● What you need to do: Write out, word for word, only the data from its first line to the line containing "on that element.".

───

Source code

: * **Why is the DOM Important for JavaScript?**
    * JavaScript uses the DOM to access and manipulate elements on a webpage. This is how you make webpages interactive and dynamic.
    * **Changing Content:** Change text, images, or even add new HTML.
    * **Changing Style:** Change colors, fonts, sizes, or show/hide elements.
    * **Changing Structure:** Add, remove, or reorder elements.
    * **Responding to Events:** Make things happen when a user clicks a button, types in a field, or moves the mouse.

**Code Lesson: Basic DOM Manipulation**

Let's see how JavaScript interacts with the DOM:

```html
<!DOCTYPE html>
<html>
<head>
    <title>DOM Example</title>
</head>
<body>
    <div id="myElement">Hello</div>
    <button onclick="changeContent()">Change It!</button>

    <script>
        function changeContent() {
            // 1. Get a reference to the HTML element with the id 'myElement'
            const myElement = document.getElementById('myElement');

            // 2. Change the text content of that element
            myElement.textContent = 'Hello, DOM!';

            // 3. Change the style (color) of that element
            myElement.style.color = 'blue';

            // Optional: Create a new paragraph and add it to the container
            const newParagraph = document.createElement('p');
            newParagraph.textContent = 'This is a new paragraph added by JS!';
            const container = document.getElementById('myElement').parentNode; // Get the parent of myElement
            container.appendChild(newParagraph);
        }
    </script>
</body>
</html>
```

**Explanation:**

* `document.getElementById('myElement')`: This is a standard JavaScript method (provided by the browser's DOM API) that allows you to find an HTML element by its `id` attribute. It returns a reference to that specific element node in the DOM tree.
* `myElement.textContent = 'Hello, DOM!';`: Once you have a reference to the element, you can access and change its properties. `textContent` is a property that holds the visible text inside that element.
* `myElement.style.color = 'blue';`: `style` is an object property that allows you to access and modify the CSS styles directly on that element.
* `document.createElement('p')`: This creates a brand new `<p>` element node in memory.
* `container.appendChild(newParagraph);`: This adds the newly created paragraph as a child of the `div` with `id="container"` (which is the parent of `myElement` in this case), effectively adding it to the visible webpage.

───

● Task response:
Source code

: * **Why is the DOM Important for JavaScript?**
    * JavaScript uses the DOM to access and manipulate elements on a webpage. This is how you make webpages interactive and dynamic.
    * **Changing Content:** Change text, images, or even add new HTML.
    * **Changing Style:** Change colors, fonts, sizes, or show/hide elements.
    * **Changing Structure:** Add, remove, or reorder elements.
    * **Responding to Events:** Make things happen when a user clicks a button, types in a field, or moves the mouse.

**Code Lesson: Basic DOM Manipulation**

Let's see how JavaScript interacts with the DOM:

```html
<!DOCTYPE html>
<html>
<head>
    <title>DOM Example</title>
</head>
<body>
    <div id="myElement">Hello</div>
    <button onclick="changeContent()">Change It!</button>

    <script>
        function changeContent() {
            // 1. Get a reference to the HTML element with the id 'myElement'
            const myElement = document.getElementById('myElement');

            // 2. Change the text content of that element
            myElement.textContent = 'Hello, DOM!';

            // 3. Change the style (color) of that element
            myElement.style.color = 'blue';

            // Optional: Create a new paragraph and add it to the container
            const newParagraph = document.createElement('p');
            newParagraph.textContent = 'This is a new paragraph added by JS!';
            const container = document.getElementById('myElement').parentNode; // Get the parent of myElement
            container.appendChild(newParagraph);
        }
    </script>
</body>
</html>
```

**Explanation:**

* `document.getElementById('myElement')`: This is a standard JavaScript method (provided by the browser's DOM API) that allows you to find an HTML element by its `id` attribute. It returns a reference to that specific element node in the DOM tree.
* `myElement.textContent = 'Hello, DOM!';`: Once you have a reference to the element, you can access and change its properties. `textContent` is a property that holds the visible text inside that element.
* `myElement.style.color = 'blue';`: `style` is an object property that allows you to access and modify the CSS styles directly on that element.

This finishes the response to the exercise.